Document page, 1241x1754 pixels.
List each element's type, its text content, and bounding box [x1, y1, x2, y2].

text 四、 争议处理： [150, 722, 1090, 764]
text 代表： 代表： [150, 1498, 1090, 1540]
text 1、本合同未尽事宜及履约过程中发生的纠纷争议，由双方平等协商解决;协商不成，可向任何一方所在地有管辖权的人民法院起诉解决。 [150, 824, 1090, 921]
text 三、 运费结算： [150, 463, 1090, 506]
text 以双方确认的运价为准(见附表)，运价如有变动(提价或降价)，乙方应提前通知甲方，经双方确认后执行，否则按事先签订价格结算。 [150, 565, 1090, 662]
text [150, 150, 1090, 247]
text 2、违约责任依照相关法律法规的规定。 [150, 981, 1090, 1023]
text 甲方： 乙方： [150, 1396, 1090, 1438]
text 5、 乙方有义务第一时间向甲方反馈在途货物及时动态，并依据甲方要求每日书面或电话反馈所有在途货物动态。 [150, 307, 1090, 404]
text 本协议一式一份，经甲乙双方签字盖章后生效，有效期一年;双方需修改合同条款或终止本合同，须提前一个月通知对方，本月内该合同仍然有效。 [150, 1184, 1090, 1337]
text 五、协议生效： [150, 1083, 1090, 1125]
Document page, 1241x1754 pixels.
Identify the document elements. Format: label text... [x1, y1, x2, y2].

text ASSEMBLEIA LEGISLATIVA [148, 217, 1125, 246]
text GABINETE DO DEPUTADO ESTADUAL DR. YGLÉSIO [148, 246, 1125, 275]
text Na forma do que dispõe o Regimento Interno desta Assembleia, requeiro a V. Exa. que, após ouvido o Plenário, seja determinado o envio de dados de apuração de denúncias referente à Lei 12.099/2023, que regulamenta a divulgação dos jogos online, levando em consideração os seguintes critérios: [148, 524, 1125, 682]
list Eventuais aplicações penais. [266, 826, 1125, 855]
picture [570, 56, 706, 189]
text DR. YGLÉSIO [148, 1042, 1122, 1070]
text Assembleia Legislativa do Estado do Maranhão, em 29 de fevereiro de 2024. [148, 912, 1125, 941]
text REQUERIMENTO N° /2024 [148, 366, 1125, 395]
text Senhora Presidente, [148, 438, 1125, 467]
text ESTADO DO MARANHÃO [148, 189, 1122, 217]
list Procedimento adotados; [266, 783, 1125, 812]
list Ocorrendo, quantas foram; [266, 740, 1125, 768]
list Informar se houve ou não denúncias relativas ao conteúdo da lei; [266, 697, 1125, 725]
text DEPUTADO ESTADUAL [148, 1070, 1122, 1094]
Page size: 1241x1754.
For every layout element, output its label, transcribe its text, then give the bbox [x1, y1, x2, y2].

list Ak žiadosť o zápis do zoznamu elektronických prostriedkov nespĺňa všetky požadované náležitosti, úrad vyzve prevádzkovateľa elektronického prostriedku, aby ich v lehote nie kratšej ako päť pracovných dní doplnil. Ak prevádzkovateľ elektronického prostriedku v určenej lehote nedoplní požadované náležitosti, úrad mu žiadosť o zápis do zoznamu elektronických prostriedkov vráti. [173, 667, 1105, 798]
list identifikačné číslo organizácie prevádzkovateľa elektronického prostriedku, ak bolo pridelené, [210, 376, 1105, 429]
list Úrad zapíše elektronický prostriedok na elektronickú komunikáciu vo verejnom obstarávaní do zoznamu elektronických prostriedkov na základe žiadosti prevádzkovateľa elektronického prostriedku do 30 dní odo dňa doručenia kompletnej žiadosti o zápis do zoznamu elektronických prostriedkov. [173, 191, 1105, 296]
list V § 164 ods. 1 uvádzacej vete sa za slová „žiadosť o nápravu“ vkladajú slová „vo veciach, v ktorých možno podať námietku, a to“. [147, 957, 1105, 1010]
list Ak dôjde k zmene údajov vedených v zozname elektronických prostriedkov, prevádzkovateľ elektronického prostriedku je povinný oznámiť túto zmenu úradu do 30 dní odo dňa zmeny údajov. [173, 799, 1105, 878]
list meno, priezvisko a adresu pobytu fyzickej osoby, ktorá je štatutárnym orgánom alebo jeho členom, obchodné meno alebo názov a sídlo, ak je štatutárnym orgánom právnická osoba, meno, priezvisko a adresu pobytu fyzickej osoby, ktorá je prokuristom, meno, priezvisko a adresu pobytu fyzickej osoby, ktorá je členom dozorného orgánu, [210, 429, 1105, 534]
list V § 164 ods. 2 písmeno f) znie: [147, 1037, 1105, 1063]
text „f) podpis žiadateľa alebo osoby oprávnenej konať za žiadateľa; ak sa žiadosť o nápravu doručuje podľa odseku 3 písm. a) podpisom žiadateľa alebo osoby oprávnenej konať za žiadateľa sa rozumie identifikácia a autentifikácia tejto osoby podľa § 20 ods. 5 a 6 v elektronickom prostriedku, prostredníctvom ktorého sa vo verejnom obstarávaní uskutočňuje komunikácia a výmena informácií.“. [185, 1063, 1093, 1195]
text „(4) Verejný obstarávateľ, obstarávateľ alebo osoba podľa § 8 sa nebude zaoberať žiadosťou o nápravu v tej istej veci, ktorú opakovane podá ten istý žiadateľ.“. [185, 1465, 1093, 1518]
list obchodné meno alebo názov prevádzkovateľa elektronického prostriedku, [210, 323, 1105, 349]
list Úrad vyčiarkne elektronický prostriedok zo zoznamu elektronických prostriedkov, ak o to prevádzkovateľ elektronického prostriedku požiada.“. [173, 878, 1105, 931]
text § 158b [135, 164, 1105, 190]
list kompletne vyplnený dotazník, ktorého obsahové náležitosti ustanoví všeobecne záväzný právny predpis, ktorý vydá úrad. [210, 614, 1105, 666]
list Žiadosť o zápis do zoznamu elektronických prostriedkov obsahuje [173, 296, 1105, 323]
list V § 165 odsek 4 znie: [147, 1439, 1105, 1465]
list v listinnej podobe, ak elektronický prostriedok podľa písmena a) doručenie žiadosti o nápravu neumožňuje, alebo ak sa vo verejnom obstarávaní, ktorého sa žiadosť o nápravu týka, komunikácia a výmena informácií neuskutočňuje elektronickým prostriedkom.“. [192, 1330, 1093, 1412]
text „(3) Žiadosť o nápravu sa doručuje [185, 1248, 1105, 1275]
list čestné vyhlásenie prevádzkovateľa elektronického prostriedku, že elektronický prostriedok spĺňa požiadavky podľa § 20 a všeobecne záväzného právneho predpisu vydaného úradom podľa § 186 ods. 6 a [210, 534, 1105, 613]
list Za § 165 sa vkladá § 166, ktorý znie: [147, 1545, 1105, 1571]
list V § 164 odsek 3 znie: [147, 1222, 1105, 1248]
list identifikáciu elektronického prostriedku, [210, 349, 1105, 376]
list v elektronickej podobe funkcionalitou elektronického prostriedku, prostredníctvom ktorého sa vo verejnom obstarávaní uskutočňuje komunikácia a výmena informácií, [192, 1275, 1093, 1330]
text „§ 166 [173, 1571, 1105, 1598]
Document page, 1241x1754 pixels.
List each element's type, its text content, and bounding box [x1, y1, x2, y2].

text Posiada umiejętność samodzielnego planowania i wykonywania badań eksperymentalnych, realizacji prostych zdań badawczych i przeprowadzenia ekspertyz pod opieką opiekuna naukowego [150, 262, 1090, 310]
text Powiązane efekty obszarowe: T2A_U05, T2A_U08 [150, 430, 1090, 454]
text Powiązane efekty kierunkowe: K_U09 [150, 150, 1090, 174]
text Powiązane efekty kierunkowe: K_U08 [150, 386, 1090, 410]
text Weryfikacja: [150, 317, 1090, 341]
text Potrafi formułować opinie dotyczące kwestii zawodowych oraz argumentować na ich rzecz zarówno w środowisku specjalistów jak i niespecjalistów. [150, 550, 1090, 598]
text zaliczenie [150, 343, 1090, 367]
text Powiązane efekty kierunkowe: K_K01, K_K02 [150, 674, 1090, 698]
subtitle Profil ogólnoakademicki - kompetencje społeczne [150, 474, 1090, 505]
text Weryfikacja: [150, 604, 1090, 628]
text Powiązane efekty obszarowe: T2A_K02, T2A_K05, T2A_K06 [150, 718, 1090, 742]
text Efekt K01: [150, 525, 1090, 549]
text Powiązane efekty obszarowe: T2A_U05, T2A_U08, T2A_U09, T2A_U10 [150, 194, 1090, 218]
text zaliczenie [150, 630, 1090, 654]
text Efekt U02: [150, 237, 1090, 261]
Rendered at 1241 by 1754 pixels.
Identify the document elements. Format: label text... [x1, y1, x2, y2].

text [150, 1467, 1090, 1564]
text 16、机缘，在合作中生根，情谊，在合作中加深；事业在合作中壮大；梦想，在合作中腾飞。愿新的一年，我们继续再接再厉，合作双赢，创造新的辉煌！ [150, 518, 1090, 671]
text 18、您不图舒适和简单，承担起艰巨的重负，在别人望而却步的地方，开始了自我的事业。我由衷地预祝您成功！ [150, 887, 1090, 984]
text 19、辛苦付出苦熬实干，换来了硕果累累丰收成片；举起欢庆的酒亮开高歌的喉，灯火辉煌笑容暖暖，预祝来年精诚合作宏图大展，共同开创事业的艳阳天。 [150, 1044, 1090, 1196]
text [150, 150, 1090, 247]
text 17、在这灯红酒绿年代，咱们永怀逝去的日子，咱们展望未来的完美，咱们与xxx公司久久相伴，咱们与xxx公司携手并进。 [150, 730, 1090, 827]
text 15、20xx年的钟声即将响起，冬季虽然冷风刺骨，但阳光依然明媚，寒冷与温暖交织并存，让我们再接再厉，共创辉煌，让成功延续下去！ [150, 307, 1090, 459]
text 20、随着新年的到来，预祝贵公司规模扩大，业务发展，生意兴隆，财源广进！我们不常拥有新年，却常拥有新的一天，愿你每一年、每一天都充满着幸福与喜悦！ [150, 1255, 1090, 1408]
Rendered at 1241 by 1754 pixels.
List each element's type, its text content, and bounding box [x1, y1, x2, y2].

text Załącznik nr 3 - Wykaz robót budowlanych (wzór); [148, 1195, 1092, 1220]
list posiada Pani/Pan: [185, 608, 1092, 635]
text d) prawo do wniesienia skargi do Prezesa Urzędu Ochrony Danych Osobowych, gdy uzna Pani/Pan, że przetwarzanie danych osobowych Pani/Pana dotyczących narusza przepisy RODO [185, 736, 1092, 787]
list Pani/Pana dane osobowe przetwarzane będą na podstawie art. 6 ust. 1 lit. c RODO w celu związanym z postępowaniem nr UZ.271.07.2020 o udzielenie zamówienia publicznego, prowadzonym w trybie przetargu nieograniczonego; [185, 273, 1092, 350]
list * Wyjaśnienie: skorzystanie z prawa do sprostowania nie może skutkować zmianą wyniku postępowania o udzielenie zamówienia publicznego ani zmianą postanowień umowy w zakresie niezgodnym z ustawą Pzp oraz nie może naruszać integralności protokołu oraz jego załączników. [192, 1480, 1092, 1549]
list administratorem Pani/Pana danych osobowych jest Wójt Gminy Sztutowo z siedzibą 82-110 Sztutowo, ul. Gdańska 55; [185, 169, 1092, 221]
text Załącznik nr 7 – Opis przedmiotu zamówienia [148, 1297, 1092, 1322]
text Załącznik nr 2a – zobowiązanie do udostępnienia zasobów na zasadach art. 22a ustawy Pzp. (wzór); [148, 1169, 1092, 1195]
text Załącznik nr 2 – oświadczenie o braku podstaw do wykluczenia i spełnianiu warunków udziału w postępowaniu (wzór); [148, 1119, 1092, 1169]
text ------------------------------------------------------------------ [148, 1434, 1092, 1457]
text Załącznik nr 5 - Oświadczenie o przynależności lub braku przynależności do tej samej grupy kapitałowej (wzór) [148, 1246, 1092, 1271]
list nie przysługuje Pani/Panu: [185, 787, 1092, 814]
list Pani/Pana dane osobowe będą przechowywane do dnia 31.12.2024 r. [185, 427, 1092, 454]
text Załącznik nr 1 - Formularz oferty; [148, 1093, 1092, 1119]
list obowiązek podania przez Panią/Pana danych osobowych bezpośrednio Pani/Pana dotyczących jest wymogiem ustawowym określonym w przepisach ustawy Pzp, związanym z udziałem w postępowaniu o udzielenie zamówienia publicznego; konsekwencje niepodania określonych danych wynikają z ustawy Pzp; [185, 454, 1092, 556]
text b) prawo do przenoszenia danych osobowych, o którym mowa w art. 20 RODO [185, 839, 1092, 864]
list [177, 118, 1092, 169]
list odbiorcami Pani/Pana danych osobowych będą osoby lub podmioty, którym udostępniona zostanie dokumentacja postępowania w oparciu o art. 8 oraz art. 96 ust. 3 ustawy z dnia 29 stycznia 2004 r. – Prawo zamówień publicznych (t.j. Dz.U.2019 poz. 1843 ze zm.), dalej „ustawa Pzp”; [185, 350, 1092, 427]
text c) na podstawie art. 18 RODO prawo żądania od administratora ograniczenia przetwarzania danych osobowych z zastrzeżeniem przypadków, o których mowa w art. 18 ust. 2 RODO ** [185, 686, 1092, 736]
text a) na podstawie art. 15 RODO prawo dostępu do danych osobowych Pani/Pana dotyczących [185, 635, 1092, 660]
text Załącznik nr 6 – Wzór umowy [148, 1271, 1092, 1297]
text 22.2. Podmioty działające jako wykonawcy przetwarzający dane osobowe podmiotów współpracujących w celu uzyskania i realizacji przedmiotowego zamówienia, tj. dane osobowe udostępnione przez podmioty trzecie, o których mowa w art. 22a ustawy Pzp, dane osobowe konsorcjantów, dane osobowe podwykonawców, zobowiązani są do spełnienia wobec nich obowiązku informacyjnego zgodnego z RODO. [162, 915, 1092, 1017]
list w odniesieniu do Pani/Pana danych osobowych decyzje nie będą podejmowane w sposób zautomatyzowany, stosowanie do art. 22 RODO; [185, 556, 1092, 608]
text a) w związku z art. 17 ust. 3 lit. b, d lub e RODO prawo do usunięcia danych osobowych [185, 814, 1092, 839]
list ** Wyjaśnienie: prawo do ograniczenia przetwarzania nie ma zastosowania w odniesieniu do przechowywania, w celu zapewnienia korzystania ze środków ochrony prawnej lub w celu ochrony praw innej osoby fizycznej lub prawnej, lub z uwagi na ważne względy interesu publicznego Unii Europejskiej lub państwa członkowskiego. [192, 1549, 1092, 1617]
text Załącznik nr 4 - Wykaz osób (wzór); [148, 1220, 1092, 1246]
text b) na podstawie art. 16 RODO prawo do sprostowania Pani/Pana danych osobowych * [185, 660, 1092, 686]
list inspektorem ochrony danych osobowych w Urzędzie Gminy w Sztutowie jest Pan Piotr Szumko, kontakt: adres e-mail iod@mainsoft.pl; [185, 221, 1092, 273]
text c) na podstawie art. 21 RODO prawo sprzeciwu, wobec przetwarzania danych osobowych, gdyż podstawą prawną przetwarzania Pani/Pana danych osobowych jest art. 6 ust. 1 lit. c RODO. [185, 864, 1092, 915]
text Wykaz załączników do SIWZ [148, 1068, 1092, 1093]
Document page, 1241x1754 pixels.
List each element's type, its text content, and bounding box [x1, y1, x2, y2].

• [REQUIRED ACTION] Using the records above, report each line with the string "Gminy".

• [TASK RESPONSE]
list administratorem Pani/Pana danych osobowych jest Wójt Gminy Sztutowo z siedzibą 82-110 Sztutowo, ul. Gdańska 55; [185, 169, 1092, 221]
list inspektorem ochrony danych osobowych w Urzędzie Gminy w Sztutowie jest Pan Piotr Szumko, kontakt: adres e-mail iod@mainsoft.pl; [185, 221, 1092, 273]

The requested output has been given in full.